Collected data:
----------
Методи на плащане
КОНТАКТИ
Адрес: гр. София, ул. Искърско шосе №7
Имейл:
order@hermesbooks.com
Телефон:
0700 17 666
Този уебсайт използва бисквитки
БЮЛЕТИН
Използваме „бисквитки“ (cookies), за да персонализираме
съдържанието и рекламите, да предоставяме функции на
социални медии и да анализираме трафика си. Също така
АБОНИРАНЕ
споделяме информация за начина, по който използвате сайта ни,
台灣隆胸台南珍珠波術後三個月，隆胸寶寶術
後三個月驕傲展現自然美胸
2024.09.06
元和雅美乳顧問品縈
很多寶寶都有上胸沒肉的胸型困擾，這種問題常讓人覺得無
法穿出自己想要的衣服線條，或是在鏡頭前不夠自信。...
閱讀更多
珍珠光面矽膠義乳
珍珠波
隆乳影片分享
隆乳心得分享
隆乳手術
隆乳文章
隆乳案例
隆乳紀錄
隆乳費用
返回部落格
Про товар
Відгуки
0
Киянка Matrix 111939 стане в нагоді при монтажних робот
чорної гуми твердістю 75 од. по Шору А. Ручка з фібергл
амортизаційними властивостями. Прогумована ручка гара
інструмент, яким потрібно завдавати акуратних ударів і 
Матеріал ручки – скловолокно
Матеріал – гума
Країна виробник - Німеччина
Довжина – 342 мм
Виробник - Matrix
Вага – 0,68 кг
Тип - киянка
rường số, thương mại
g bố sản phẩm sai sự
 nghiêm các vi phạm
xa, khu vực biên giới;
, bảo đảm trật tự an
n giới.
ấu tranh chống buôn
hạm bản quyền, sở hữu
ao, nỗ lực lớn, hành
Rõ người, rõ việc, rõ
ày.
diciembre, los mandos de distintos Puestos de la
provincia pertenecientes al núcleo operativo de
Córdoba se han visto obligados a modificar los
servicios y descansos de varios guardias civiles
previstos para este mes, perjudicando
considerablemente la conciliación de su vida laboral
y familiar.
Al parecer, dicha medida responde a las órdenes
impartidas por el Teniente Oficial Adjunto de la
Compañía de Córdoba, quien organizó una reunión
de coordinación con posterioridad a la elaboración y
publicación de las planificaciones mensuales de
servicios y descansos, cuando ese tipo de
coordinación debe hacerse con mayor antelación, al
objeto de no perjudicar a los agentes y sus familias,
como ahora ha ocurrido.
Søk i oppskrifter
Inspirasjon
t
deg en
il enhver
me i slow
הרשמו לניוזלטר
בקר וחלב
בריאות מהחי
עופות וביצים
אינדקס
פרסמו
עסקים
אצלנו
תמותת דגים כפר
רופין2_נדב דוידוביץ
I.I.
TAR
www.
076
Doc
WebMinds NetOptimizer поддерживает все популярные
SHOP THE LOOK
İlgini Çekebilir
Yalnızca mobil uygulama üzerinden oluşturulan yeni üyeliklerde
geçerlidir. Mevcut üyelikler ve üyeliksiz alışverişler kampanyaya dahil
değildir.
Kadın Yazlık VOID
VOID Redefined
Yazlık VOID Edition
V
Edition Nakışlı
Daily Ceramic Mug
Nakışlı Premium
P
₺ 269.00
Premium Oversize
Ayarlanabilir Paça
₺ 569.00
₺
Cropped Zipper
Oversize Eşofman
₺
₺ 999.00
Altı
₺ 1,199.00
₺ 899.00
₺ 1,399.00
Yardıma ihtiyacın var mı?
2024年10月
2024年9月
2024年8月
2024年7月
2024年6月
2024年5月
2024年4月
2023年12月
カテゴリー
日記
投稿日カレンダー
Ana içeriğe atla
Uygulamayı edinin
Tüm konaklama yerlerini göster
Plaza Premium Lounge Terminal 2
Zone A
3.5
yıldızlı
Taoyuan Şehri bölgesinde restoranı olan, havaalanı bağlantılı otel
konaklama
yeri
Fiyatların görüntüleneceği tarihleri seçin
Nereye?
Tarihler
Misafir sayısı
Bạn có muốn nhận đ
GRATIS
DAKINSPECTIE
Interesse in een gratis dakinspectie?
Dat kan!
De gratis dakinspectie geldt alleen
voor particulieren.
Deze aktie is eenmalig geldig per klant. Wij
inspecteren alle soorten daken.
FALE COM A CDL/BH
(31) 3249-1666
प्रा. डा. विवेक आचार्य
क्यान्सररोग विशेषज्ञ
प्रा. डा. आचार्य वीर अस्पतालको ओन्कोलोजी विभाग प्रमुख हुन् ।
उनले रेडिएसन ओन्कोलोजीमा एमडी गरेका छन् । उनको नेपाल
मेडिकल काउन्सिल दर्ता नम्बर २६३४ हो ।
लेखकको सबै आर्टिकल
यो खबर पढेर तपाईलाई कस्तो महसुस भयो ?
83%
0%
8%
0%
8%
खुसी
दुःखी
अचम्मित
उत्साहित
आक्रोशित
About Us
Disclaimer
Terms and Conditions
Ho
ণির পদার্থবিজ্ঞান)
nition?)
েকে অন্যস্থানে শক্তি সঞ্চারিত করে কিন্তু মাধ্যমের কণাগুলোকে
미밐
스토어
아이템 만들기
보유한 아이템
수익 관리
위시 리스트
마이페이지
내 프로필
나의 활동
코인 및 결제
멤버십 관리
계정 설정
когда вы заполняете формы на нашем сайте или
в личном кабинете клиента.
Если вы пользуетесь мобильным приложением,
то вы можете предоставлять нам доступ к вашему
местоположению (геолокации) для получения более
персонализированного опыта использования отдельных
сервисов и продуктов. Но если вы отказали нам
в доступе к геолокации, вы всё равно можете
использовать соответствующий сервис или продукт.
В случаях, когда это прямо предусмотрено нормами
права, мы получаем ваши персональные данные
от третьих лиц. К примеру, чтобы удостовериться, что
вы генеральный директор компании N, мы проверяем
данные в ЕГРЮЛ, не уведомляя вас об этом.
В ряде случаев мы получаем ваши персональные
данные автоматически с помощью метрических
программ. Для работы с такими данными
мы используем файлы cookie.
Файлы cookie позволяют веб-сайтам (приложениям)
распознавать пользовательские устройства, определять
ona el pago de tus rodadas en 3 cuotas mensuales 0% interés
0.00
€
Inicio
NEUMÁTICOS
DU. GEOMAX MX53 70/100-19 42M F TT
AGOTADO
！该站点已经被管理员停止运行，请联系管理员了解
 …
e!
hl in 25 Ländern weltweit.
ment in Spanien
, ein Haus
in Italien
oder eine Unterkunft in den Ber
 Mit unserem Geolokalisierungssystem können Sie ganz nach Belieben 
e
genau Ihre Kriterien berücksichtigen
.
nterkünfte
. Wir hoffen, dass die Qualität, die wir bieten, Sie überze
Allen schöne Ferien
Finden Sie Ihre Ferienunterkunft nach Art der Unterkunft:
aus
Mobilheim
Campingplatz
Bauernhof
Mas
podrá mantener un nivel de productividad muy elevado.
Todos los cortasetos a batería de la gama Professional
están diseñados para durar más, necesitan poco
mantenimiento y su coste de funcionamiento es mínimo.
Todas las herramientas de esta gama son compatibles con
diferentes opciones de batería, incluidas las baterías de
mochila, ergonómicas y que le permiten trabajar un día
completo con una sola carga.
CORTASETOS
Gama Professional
----------
## AIM OF THE EXERCISE
Rename "Campingplatz" to "Zeltplatz" throughout the data, keeping every other line as it is.

## TASK ANSWER
Методи на плащане
КОНТАКТИ
Адрес: гр. София, ул. Искърско шосе №7
Имейл:
order@hermesbooks.com
Телефон:
0700 17 666
Този уебсайт използва бисквитки
БЮЛЕТИН
Използваме „бисквитки“ (cookies), за да персонализираме
съдържанието и рекламите, да предоставяме функции на
социални медии и да анализираме трафика си. Също така
АБОНИРАНЕ
споделяме информация за начина, по който използвате сайта ни,
台灣隆胸台南珍珠波術後三個月，隆胸寶寶術
後三個月驕傲展現自然美胸
2024.09.06
元和雅美乳顧問品縈
很多寶寶都有上胸沒肉的胸型困擾，這種問題常讓人覺得無
法穿出自己想要的衣服線條，或是在鏡頭前不夠自信。...
閱讀更多
珍珠光面矽膠義乳
珍珠波
隆乳影片分享
隆乳心得分享
隆乳手術
隆乳文章
隆乳案例
隆乳紀錄
隆乳費用
返回部落格
Про товар
Відгуки
0
Киянка Matrix 111939 стане в нагоді при монтажних робот
чорної гуми твердістю 75 од. по Шору А. Ручка з фібергл
амортизаційними властивостями. Прогумована ручка гара
інструмент, яким потрібно завдавати акуратних ударів і 
Матеріал ручки – скловолокно
Матеріал – гума
Країна виробник - Німеччина
Довжина – 342 мм
Виробник - Matrix
Вага – 0,68 кг
Тип - киянка
rường số, thương mại
g bố sản phẩm sai sự
 nghiêm các vi phạm
xa, khu vực biên giới;
, bảo đảm trật tự an
n giới.
ấu tranh chống buôn
hạm bản quyền, sở hữu
ao, nỗ lực lớn, hành
Rõ người, rõ việc, rõ
ày.
diciembre, los mandos de distintos Puestos de la
provincia pertenecientes al núcleo operativo de
Córdoba se han visto obligados a modificar los
servicios y descansos de varios guardias civiles
previstos para este mes, perjudicando
considerablemente la conciliación de su vida laboral
y familiar.
Al parecer, dicha medida responde a las órdenes
impartidas por el Teniente Oficial Adjunto de la
Compañía de Córdoba, quien organizó una reunión
de coordinación con posterioridad a la elaboración y
publicación de las planificaciones mensuales de
servicios y descansos, cuando ese tipo de
coordinación debe hacerse con mayor antelación, al
objeto de no perjudicar a los agentes y sus familias,
como ahora ha ocurrido.
Søk i oppskrifter
Inspirasjon
t
deg en
il enhver
me i slow
הרשמו לניוזלטר
בקר וחלב
בריאות מהחי
עופות וביצים
אינדקס
פרסמו
עסקים
אצלנו
תמותת דגים כפר
רופין2_נדב דוידוביץ
I.I.
TAR
www.
076
Doc
WebMinds NetOptimizer поддерживает все популярные
SHOP THE LOOK
İlgini Çekebilir
Yalnızca mobil uygulama üzerinden oluşturulan yeni üyeliklerde
geçerlidir. Mevcut üyelikler ve üyeliksiz alışverişler kampanyaya dahil
değildir.
Kadın Yazlık VOID
VOID Redefined
Yazlık VOID Edition
V
Edition Nakışlı
Daily Ceramic Mug
Nakışlı Premium
P
₺ 269.00
Premium Oversize
Ayarlanabilir Paça
₺ 569.00
₺
Cropped Zipper
Oversize Eşofman
₺
₺ 999.00
Altı
₺ 1,199.00
₺ 899.00
₺ 1,399.00
Yardıma ihtiyacın var mı?
2024年10月
2024年9月
2024年8月
2024年7月
2024年6月
2024年5月
2024年4月
2023年12月
カテゴリー
日記
投稿日カレンダー
Ana içeriğe atla
Uygulamayı edinin
Tüm konaklama yerlerini göster
Plaza Premium Lounge Terminal 2
Zone A
3.5
yıldızlı
Taoyuan Şehri bölgesinde restoranı olan, havaalanı bağlantılı otel
konaklama
yeri
Fiyatların görüntüleneceği tarihleri seçin
Nereye?
Tarihler
Misafir sayısı
Bạn có muốn nhận đ
GRATIS
DAKINSPECTIE
Interesse in een gratis dakinspectie?
Dat kan!
De gratis dakinspectie geldt alleen
voor particulieren.
Deze aktie is eenmalig geldig per klant. Wij
inspecteren alle soorten daken.
FALE COM A CDL/BH
(31) 3249-1666
प्रा. डा. विवेक आचार्य
क्यान्सररोग विशेषज्ञ
प्रा. डा. आचार्य वीर अस्पतालको ओन्कोलोजी विभाग प्रमुख हुन् ।
उनले रेडिएसन ओन्कोलोजीमा एमडी गरेका छन् । उनको नेपाल
मेडिकल काउन्सिल दर्ता नम्बर २६३४ हो ।
लेखकको सबै आर्टिकल
यो खबर पढेर तपाईलाई कस्तो महसुस भयो ?
83%
0%
8%
0%
8%
खुसी
दुःखी
अचम्मित
उत्साहित
आक्रोशित
About Us
Disclaimer
Terms and Conditions
Ho
ণির পদার্থবিজ্ঞান)
nition?)
েকে অন্যস্থানে শক্তি সঞ্চারিত করে কিন্তু মাধ্যমের কণাগুলোকে
미밐
스토어
아이템 만들기
보유한 아이템
수익 관리
위시 리스트
마이페이지
내 프로필
나의 활동
코인 및 결제
멤버십 관리
계정 설정
когда вы заполняете формы на нашем сайте или
в личном кабинете клиента.
Если вы пользуетесь мобильным приложением,
то вы можете предоставлять нам доступ к вашему
местоположению (геолокации) для получения более
персонализированного опыта использования отдельных
сервисов и продуктов. Но если вы отказали нам
в доступе к геолокации, вы всё равно можете
использовать соответствующий сервис или продукт.
В случаях, когда это прямо предусмотрено нормами
права, мы получаем ваши персональные данные
от третьих лиц. К примеру, чтобы удостовериться, что
вы генеральный директор компании N, мы проверяем
данные в ЕГРЮЛ, не уведомляя вас об этом.
В ряде случаев мы получаем ваши персональные
данные автоматически с помощью метрических
программ. Для работы с такими данными
мы используем файлы cookie.
Файлы cookie позволяют веб-сайтам (приложениям)
распознавать пользовательские устройства, определять
ona el pago de tus rodadas en 3 cuotas mensuales 0% interés
0.00
€
Inicio
NEUMÁTICOS
DU. GEOMAX MX53 70/100-19 42M F TT
AGOTADO
！该站点已经被管理员停止运行，请联系管理员了解
 …
e!
hl in 25 Ländern weltweit.
ment in Spanien
, ein Haus
in Italien
oder eine Unterkunft in den Ber
 Mit unserem Geolokalisierungssystem können Sie ganz nach Belieben 
e
genau Ihre Kriterien berücksichtigen
.
nterkünfte
. Wir hoffen, dass die Qualität, die wir bieten, Sie überze
Allen schöne Ferien
Finden Sie Ihre Ferienunterkunft nach Art der Unterkunft:
aus
Mobilheim
Zeltplatz
Bauernhof
Mas
podrá mantener un nivel de productividad muy elevado.
Todos los cortasetos a batería de la gama Professional
están diseñados para durar más, necesitan poco
mantenimiento y su coste de funcionamiento es mínimo.
Todas las herramientas de esta gama son compatibles con
diferentes opciones de batería, incluidas las baterías de
mochila, ergonómicas y que le permiten trabajar un día
completo con una sola carga.
CORTASETOS
Gama Professional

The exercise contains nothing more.